Eleven years later, in 1985, Caszely once again came face-to-face with Pinochet. Chile’s leader criticised the player’s red tie, the colour synonymous with communism, making a motion with his fingers that he was about to cut it. “You may do it,” Caszely remarked, “but my heart will forever remain red.”
Caszely was perhaps one of the more high-profile figures that opposed the junta, and while his fame, popularity and visibility may have afforded him a safety net, plenty of distinguished names suffered including folk singer Víctor Jara and the poet Pablo Neruda, who mysteriously died just 12 days after the coup in 1973.
Two years after Caszely had hung up his boots, another key moment occurred in Chile’s history. A plebiscite was called for 5 October 1988 following internal dissent from within the Chilean armed forces and national police, and external pressure from business interests and the international community. A ‘yes’ victory in the campaign would grant Pinochet an unopposed eight-year term, in which he vowed to rid Chile of the scourge of Marxism once and for all. A potential ‘no’ vote would trigger free and democratic elections and herald a return to democracy after almost 17 years of brutal military rule.

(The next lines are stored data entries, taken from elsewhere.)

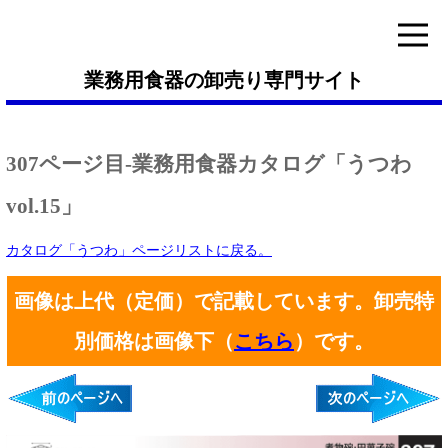
業務用食器の卸売り専門サイト
307ページ目-業務用食器カタログ「うつわ
vol.15」
カタログ「うつわ」ページリストに戻る。
画像は上代（定価）で記載しています。卸売特
別価格は画像下（
こちら
）です。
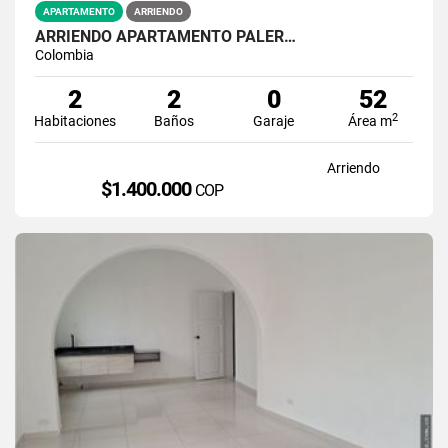
APARTAMENTO
ARRIENDO
ARRIENDO APARTAMENTO PALER…
Colombia
2
2
0
52
2
Habitaciones
Baños
Garaje
Área m
Arriendo
$1.400.000
COP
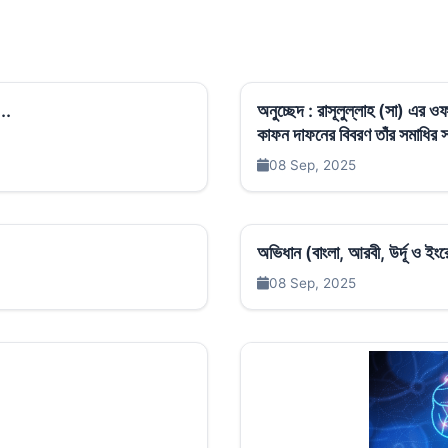
..
অনুচ্ছেদ : রাসূলুল্লাহ (সা) এর
কাফন দাফনের বিবরণ তাঁর সমাধির স্থ
08 Sep, 2025
অভিধান (বাংলা, আরবী, উর্দূ ও ই
08 Sep, 2025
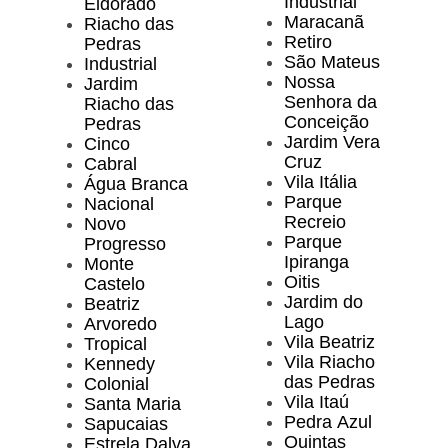
Industrial
Eldorado
Maracanã
Riacho das
Retiro
Pedras
São Mateus
Industrial
Nossa
Jardim
Senhora da
Riacho das
Conceição
Pedras
Jardim Vera
Cinco
Cruz
Cabral
Vila Itália
Água Branca
Parque
Nacional
Recreio
Novo
Parque
Progresso
Ipiranga
Monte
Oitis
Castelo
Jardim do
Beatriz
Lago
Arvoredo
Vila Beatriz
Tropical
Vila Riacho
Kennedy
das Pedras
Colonial
Vila Itaú
Santa Maria
Pedra Azul
Sapucaias
Quintas
Estrela Dalva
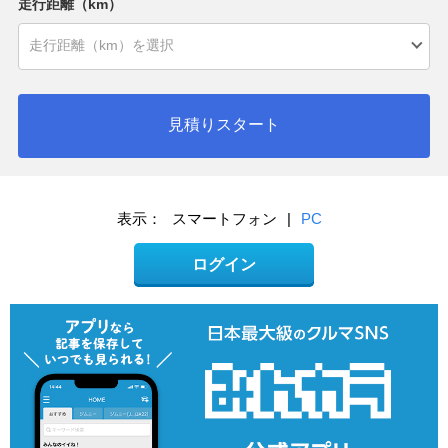
走行距離（km）
見積りスタート
表示：
スマートフォン
|
PC
ログイン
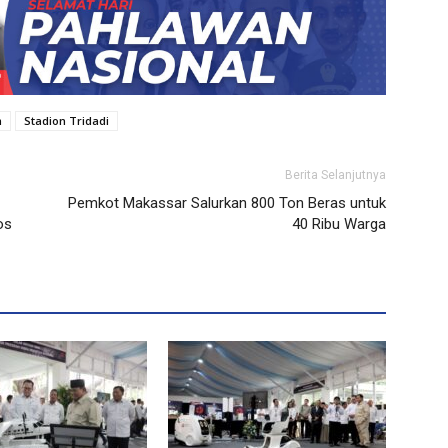
m
Stadion Tridadi
Berita Selanjutnya
Pemkot Makassar Salurkan 800 Ton Beras untuk
os
40 Ribu Warga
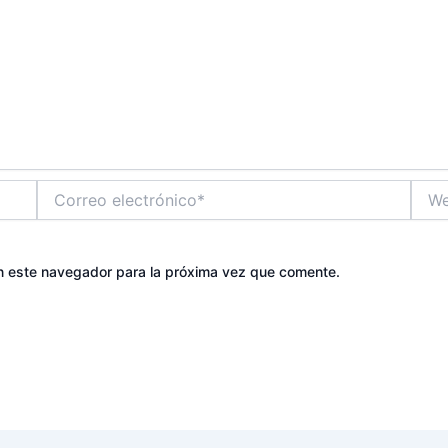
Correo
Web
electrónico*
n este navegador para la próxima vez que comente.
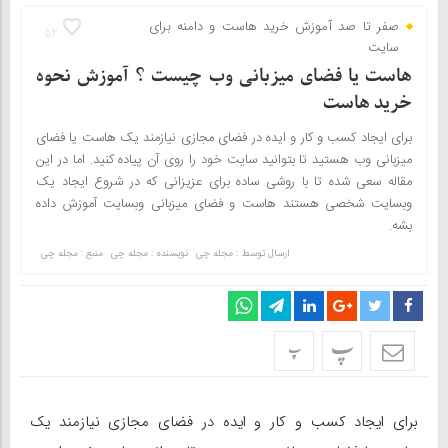
صفر تا صد آموزش خرید هاست و دامنه برای
52
سایت
هاست یا فضای میزبانی وب چیست ؟ آموزش نحوه
خرید هاست
برای ایجاد کسب و کار و ایده در فضای مجازی نیازمند یک هاست یا فضای
میزبانی وب هستید تا بتوانید سایت خود را روی آن پیاده کنید. اما در این
مقاله سعی شده تا با روشی ساده برای عزیزانی که در شروع ایجاد یک
وبسایت شخصی هستند هاست و فضای میزبانی وبسایت آموزش داده
بشه.
ارسال توسط :
مجله چی
نویسنده : مجله چی
منبع : مجله چی
پ
پ
برای ایجاد کسب و کار و ایده در فضای مجازی نیازمند یک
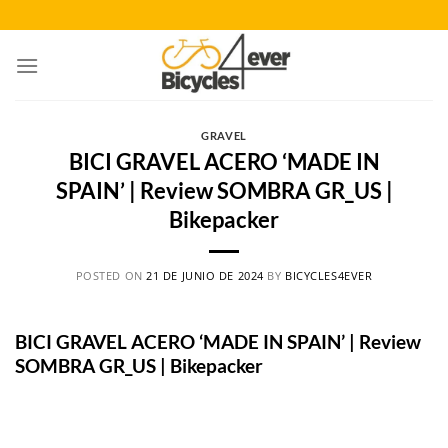
Saltar
al
contenido
GRAVEL
BICI GRAVEL ACERO ‘MADE IN
SPAIN’ | Review SOMBRA GR_US |
Bikepacker
POSTED ON
21 DE JUNIO DE 2024
BY
BICYCLES4EVER
BICI GRAVEL ACERO ‘MADE IN SPAIN’ | Review
SOMBRA GR_US | Bikepacker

The regime expected an easy victory and underestimated the power of television, used cleverly by the ‘no’ campaign. In one broadcast, an elderly lady, who never told her family what had happened, recounted having been kidnapped, interrogated and tortured after the coup. Her name was Olga Garrido. A man entered the shot and declared that he agreed with her sentiments and that the lady was his mother. That man was Carlos Caszely. The ‘no’ campaign won with 56 percent of the votes and, perhaps somewhat surprisingly, Pinochet stepped down gracefully. In March 1990, Chile officially regained the democratic governance it had so appallingly lost 17 years earlier.
In 2009 Caszely attended an event at CONMEBOL’s headquarters, just outside Paraguay’s capital, Asunción. The list of 28 – which included legends such as René Higuita, Cafú and Teófilo Cubillas, as well as Caszely himself – were honoured for their contribution to the advancement of football on the South American continent – a fitting tribute to a colourful life both on and off the pitch.